Previous visiting research positions include European University Institute (2023); The Centre for Energy, Petroleum and Mineral Law and Policy (2019), Babes Bolyai University (2019), Max Planck Institute for Comparative and Private International Law (2013), Queen Mary University of London, Centre for Commercial Law Studies (2013), Institute for Advanced Legal Studies (2013).
Project
An Empirical Evaluation of Abusive Informal Debt Collection Regulation in South-East Asia and Australia: A Comparative Study.
Informal debt-collection practices (IDCPs) designate all methods employed by a creditor for debt recovery that do not involve the judiciary or other state agents (bailiffs, sheriffs, or police officers). In other words, it is a form of private enforcement. IDCPs are rampant in practice today in all legal systems, yet they are regulated only by few. This reality appears to be independent of the legal or economic development level. For instance, out of 27 EU Member States only 9 regulate, to various extents, IDCPs.

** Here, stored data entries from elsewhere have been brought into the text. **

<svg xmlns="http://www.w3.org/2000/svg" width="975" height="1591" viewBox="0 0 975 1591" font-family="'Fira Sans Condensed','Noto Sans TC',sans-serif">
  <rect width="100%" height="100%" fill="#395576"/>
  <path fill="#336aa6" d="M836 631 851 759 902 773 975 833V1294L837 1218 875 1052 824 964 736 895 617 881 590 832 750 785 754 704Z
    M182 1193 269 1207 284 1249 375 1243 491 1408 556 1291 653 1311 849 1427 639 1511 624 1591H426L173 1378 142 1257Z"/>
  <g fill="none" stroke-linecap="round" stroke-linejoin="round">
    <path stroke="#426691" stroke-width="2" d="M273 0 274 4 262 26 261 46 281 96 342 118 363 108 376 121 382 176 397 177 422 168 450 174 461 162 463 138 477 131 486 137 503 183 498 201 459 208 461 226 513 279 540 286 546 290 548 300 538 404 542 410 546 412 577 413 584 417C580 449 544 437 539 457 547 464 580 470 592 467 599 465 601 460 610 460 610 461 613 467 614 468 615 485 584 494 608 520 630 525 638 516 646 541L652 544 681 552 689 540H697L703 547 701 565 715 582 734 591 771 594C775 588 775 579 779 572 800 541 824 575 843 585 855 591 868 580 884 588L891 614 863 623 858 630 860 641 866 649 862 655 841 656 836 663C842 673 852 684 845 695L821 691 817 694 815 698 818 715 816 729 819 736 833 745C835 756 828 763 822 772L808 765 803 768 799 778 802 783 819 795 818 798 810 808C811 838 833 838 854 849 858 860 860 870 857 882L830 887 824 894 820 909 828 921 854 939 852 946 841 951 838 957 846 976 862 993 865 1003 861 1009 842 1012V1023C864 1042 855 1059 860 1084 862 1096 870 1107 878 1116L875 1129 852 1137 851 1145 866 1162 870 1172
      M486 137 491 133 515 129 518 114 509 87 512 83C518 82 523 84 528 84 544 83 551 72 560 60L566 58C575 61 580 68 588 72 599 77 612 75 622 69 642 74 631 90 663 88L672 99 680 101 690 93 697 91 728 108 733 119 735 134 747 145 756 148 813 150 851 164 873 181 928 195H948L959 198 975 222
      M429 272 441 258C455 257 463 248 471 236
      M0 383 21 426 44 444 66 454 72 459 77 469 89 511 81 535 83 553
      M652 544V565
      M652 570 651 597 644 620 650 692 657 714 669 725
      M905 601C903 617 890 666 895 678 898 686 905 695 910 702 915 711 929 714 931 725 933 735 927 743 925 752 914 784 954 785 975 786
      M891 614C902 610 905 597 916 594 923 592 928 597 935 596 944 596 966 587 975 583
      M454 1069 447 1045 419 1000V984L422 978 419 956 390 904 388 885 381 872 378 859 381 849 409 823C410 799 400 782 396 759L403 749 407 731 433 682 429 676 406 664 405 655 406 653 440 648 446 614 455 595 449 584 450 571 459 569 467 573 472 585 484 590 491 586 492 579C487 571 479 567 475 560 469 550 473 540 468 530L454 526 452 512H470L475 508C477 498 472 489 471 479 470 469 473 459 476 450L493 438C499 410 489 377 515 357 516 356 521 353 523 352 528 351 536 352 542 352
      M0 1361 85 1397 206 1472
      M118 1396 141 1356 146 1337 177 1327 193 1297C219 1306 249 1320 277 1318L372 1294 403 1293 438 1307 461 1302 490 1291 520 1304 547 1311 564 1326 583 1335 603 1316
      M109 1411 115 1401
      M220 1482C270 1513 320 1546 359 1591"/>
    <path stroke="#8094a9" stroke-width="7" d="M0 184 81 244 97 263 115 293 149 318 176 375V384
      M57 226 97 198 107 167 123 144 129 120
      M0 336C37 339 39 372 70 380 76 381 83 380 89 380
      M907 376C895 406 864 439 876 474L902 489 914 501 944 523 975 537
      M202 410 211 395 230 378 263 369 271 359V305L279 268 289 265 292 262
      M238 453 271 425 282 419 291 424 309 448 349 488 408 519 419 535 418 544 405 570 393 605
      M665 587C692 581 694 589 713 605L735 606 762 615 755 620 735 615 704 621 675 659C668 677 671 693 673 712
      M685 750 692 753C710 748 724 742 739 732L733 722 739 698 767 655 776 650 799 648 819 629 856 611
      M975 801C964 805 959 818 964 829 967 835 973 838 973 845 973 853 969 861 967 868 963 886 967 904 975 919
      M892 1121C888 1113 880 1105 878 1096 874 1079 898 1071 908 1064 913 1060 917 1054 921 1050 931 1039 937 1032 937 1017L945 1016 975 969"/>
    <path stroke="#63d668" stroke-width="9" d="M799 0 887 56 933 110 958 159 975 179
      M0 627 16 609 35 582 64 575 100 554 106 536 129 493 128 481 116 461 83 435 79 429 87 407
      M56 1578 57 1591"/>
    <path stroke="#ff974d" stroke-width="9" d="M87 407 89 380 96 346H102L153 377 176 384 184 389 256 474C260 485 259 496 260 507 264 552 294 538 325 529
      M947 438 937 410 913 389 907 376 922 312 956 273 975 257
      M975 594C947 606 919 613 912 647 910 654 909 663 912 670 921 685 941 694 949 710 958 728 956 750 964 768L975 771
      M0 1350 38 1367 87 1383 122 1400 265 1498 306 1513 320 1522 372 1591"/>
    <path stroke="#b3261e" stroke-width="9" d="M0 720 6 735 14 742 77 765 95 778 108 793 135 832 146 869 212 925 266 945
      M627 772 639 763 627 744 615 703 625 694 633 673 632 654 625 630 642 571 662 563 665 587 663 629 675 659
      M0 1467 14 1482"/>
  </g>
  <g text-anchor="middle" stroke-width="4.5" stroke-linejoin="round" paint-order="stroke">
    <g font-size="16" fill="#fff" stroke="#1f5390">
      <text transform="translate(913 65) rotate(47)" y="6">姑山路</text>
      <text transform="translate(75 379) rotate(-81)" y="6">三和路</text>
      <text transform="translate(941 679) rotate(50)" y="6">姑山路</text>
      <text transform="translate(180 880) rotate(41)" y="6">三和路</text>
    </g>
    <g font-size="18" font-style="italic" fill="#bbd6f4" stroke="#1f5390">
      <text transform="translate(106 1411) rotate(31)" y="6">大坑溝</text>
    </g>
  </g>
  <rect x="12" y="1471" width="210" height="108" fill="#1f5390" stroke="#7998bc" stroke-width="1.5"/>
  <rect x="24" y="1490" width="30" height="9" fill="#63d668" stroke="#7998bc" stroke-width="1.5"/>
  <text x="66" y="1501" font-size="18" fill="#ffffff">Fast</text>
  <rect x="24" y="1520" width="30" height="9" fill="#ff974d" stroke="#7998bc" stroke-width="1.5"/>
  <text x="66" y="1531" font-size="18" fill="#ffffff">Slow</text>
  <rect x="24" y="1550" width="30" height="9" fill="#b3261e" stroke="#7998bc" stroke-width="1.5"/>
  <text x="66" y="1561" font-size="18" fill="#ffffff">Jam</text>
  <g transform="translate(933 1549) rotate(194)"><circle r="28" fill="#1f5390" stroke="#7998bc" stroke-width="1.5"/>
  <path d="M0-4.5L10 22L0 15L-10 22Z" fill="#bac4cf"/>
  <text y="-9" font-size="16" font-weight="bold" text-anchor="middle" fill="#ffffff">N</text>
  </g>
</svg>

Debt-collection agencies offer a wide range of services, ranging from self-help repossession, to purchase and collection of receivables. Subjecting them to a functional legal framework, would ensure enough mechanisms and safeguards to monitor their activities. Still, unfortunately that is not always the case, which opens the path for abuse. In the light of this proposal, abusive IDCPs refers to debt collection practices infringing the consumer-debtor’s human rights to privacy, dignity, safety, and health (including mental health) as well as economic and other legal rights.
The project aims to address a gap in legal knowledge and will contribute significantly to the foundation for appropriate policy making in the field. Through a close and fine-grained analysis, the project will:
- assess the role and appropriateness of current consumer protection legislation in tackling the issue of abusive IDCPs in South-East Asia and Australia,
- analyze sectorial national legislation of four South-Asian jurisdictions (where it exists) and Australia to identify policy aims, similarities and differences of various models concerning regulation of abusive IDCPs,
- assess the role of traditional liability remedies – civil, administrative, or criminal enforcement, level of fines and damages – in solving the issue of abusive IDCPs.
- compare findings with previous ones extracted from a pan-EU analysis to create a cross-regional picture towards a (more) global reach.